Your answer should give again, exactly, the lines from the beginning of the entries below through the line containing "14: (622, 209, 46.24)". It must contain no pictures.
Start of Data for analysis
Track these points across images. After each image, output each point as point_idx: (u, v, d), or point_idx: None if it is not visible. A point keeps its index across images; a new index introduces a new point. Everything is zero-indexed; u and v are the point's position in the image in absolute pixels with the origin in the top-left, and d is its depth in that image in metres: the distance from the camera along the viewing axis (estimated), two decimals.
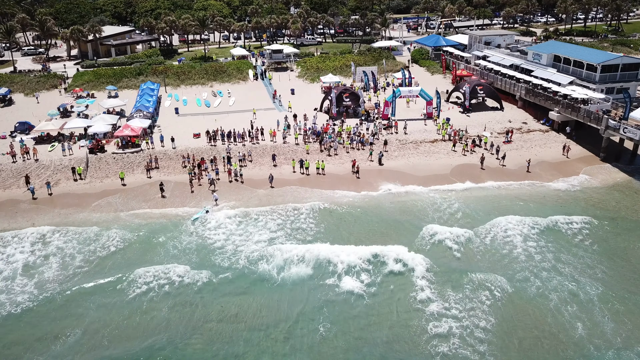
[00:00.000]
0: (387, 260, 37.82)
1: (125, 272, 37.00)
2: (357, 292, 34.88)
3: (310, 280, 36.30)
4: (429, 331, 31.51)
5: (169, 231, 42.63)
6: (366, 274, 36.78)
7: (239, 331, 31.99)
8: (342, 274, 36.67)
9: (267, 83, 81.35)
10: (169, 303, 34.37)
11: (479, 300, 33.99)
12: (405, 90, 66.51)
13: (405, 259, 37.78)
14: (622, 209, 46.24)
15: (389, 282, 36.05)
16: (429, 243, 40.46)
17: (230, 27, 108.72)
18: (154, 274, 36.67)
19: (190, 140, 58.68)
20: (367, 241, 40.60)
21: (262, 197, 48.45)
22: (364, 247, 39.36)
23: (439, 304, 33.64)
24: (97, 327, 32.34)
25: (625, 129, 52.49)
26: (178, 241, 41.21)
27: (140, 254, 39.73)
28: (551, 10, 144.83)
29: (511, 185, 50.61)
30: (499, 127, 63.84)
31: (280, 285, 35.95)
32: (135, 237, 41.74)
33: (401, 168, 54.15)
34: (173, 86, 79.65)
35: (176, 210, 46.27)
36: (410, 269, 36.98)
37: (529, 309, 33.39)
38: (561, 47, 75.06)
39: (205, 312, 33.63)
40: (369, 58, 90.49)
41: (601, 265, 37.84)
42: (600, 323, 32.09)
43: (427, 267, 37.03)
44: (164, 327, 32.31)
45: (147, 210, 46.13)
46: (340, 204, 46.37)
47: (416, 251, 38.84)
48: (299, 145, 57.81)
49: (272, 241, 40.89)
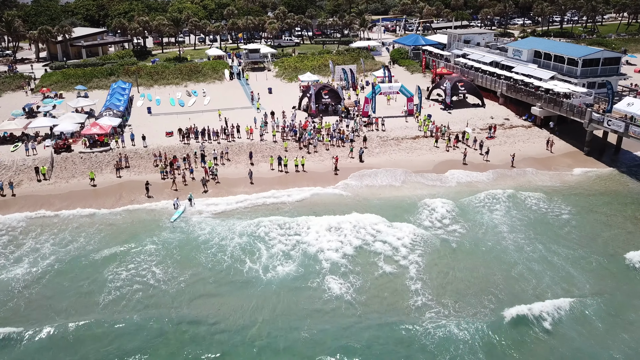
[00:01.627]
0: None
1: (100, 272, 34.99)
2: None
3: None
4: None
5: (148, 229, 40.52)
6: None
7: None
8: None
9: (244, 83, 79.13)
10: (143, 304, 32.02)
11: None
12: (385, 87, 64.90)
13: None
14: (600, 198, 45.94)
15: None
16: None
17: (206, 28, 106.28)
18: (127, 276, 34.42)
19: (162, 139, 56.07)
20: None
21: (238, 195, 46.33)
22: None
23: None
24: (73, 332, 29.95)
25: (609, 122, 51.55)
26: (158, 239, 39.05)
27: (117, 252, 37.54)
28: (527, 14, 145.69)
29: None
30: (481, 123, 62.59)
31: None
32: (111, 235, 39.60)
33: (383, 164, 52.37)
34: (146, 86, 76.88)
35: (154, 205, 44.52)
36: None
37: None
38: (541, 42, 74.53)
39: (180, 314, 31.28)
40: (348, 58, 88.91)
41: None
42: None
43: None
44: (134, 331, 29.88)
45: (124, 208, 44.11)
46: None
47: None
48: (277, 143, 55.64)
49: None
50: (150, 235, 39.48)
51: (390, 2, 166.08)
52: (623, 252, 36.79)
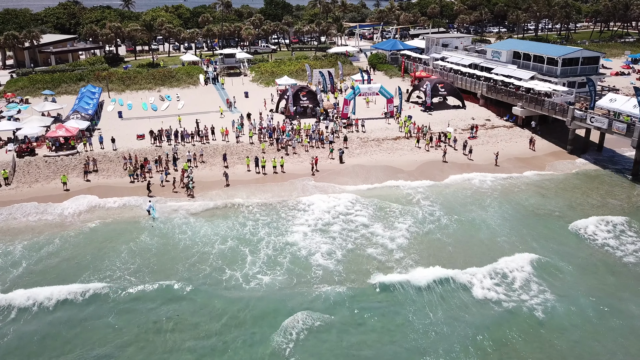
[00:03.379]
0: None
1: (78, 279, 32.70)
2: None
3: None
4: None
5: (124, 234, 38.11)
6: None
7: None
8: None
9: (220, 87, 77.02)
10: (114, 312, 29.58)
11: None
12: (365, 88, 63.41)
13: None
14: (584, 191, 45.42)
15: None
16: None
17: (180, 35, 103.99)
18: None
19: (133, 142, 53.50)
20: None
21: (214, 197, 44.03)
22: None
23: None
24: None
25: (592, 119, 50.76)
26: (135, 245, 36.56)
27: (93, 259, 34.91)
28: (502, 22, 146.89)
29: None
30: (463, 124, 61.50)
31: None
32: (87, 240, 37.16)
33: (365, 165, 50.65)
34: (117, 91, 74.15)
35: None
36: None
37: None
38: (520, 43, 74.22)
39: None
40: (325, 63, 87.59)
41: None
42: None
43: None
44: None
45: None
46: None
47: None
48: (254, 145, 53.54)
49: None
50: (127, 241, 36.92)
51: (366, 12, 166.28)
52: (572, 221, 39.83)
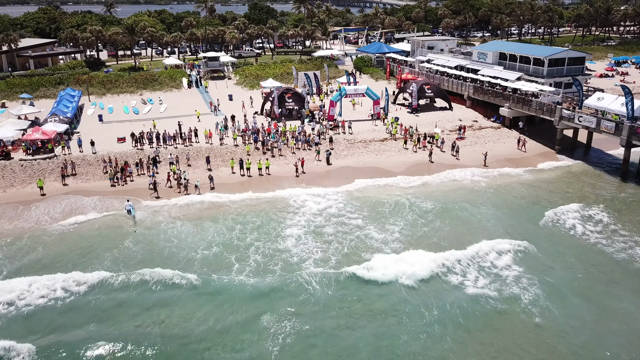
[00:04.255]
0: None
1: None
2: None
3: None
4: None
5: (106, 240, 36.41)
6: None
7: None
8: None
9: (203, 90, 75.67)
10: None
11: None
12: (351, 89, 62.57)
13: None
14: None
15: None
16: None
17: (163, 39, 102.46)
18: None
19: (113, 145, 51.97)
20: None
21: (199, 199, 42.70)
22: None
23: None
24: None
25: (580, 118, 50.36)
26: (119, 251, 34.88)
27: (74, 266, 33.07)
28: (486, 27, 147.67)
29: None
30: (450, 125, 60.88)
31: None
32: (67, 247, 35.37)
33: (352, 166, 49.66)
34: (98, 95, 72.47)
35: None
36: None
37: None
38: (506, 45, 74.06)
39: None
40: (311, 66, 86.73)
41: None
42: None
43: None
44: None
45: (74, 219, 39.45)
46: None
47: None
48: (239, 147, 52.28)
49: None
50: (110, 247, 35.29)
51: (351, 17, 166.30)
52: (545, 210, 40.47)
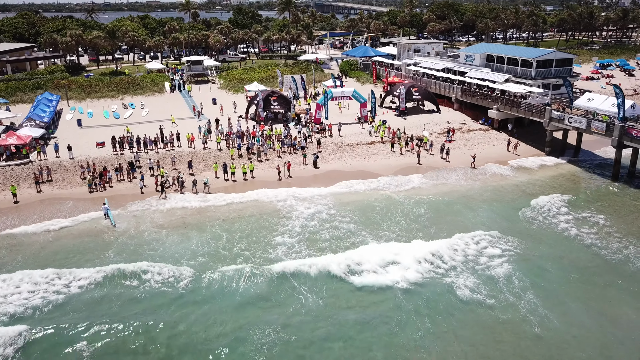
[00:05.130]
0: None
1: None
2: None
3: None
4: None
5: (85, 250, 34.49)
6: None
7: None
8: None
9: (186, 95, 73.96)
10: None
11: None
12: (337, 92, 61.37)
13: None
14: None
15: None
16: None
17: (146, 43, 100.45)
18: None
19: (92, 150, 50.08)
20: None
21: (183, 205, 40.94)
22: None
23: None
24: None
25: (570, 119, 49.65)
26: (101, 261, 32.90)
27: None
28: (471, 32, 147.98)
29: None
30: (438, 128, 59.97)
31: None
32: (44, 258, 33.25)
33: (340, 170, 48.34)
34: (77, 99, 70.36)
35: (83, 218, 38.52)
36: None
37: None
38: (493, 47, 73.56)
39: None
40: (296, 70, 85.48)
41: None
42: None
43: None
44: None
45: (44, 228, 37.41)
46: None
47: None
48: (222, 151, 50.71)
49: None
50: (91, 259, 33.38)
51: (336, 22, 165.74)
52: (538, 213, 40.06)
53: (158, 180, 43.63)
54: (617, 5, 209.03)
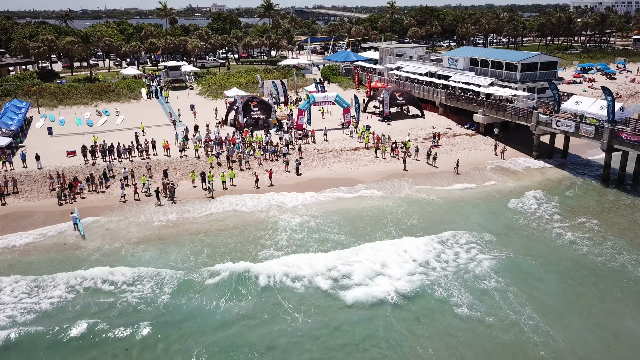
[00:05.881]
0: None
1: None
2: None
3: None
4: None
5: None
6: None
7: None
8: None
9: (163, 101, 71.56)
10: None
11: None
12: (320, 97, 59.67)
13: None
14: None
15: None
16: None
17: (122, 49, 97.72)
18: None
19: (62, 159, 47.54)
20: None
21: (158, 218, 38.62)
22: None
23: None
24: None
25: (558, 122, 48.60)
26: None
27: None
28: (451, 37, 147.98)
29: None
30: (423, 133, 58.60)
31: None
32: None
33: (324, 177, 46.48)
34: (49, 107, 67.53)
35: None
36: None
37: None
38: (477, 50, 72.69)
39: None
40: (277, 75, 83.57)
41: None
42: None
43: None
44: None
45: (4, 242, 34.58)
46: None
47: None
48: (200, 159, 48.52)
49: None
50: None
51: (316, 27, 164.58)
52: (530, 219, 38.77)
53: (138, 189, 41.45)
54: (592, 11, 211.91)
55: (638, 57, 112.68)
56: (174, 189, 41.42)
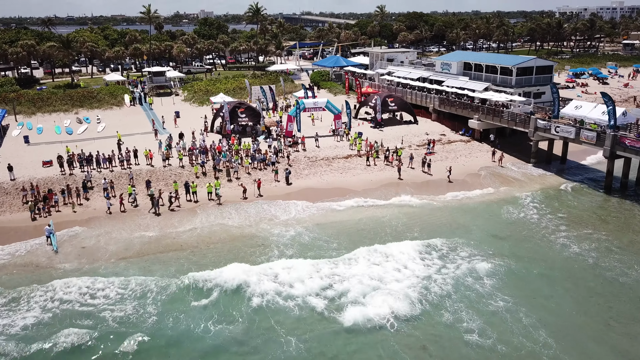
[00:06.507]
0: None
1: None
2: None
3: None
4: None
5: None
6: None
7: None
8: None
9: (147, 108, 68.98)
10: None
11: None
12: (309, 103, 57.51)
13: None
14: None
15: None
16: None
17: (105, 54, 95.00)
18: None
19: (38, 170, 44.84)
20: None
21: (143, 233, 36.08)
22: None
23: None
24: None
25: (557, 128, 46.88)
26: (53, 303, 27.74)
27: None
28: (441, 42, 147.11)
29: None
30: (417, 140, 56.66)
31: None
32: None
33: (315, 187, 44.24)
34: (26, 114, 64.66)
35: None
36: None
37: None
38: (470, 54, 71.09)
39: None
40: (265, 80, 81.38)
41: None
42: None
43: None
44: None
45: None
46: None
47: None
48: (185, 168, 46.07)
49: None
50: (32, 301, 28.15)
51: (305, 33, 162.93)
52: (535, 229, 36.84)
53: (124, 200, 38.98)
54: (578, 18, 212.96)
55: (629, 62, 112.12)
56: (160, 199, 39.05)
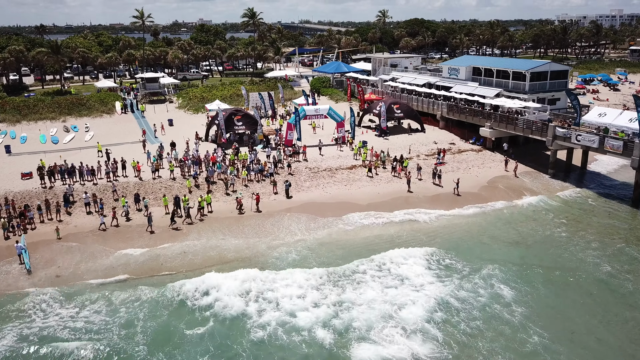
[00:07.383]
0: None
1: None
2: None
3: None
4: None
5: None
6: None
7: None
8: None
9: (139, 115, 65.47)
10: None
11: None
12: (311, 110, 54.00)
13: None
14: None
15: None
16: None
17: (97, 60, 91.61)
18: None
19: (15, 182, 41.22)
20: None
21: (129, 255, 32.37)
22: None
23: None
24: None
25: (578, 136, 43.38)
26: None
27: None
28: (443, 48, 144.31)
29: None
30: (425, 149, 53.21)
31: None
32: None
33: (317, 201, 40.59)
34: (11, 122, 61.06)
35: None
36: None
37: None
38: (479, 59, 67.81)
39: None
40: (263, 87, 77.99)
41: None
42: None
43: None
44: None
45: None
46: None
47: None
48: (176, 180, 42.45)
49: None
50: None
51: (303, 39, 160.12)
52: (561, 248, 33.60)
53: (115, 214, 35.61)
54: (577, 25, 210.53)
55: (637, 68, 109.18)
56: (189, 210, 36.03)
End of Data for analysis
Exercise response:
Track these points across images. After each image, output each point as point_idx: (u, v, d), or point_idx: None if it is not visible. A point keeps its index across images; a new index introduces a new point. Everything is zero-indexed; u and v are the point's position in the image in absolute pixels with the origin in the top-left, and d is its depth in that image in metres: the distance from the camera along the viewing axis (estimated), two decimals.
[00:00.000]
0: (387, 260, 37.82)
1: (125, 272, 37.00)
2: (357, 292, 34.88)
3: (310, 280, 36.30)
4: (429, 331, 31.51)
5: (169, 231, 42.63)
6: (366, 274, 36.78)
7: (239, 331, 31.99)
8: (342, 274, 36.67)
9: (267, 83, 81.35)
10: (169, 303, 34.37)
11: (479, 300, 33.99)
12: (405, 90, 66.51)
13: (405, 259, 37.78)
14: (622, 209, 46.24)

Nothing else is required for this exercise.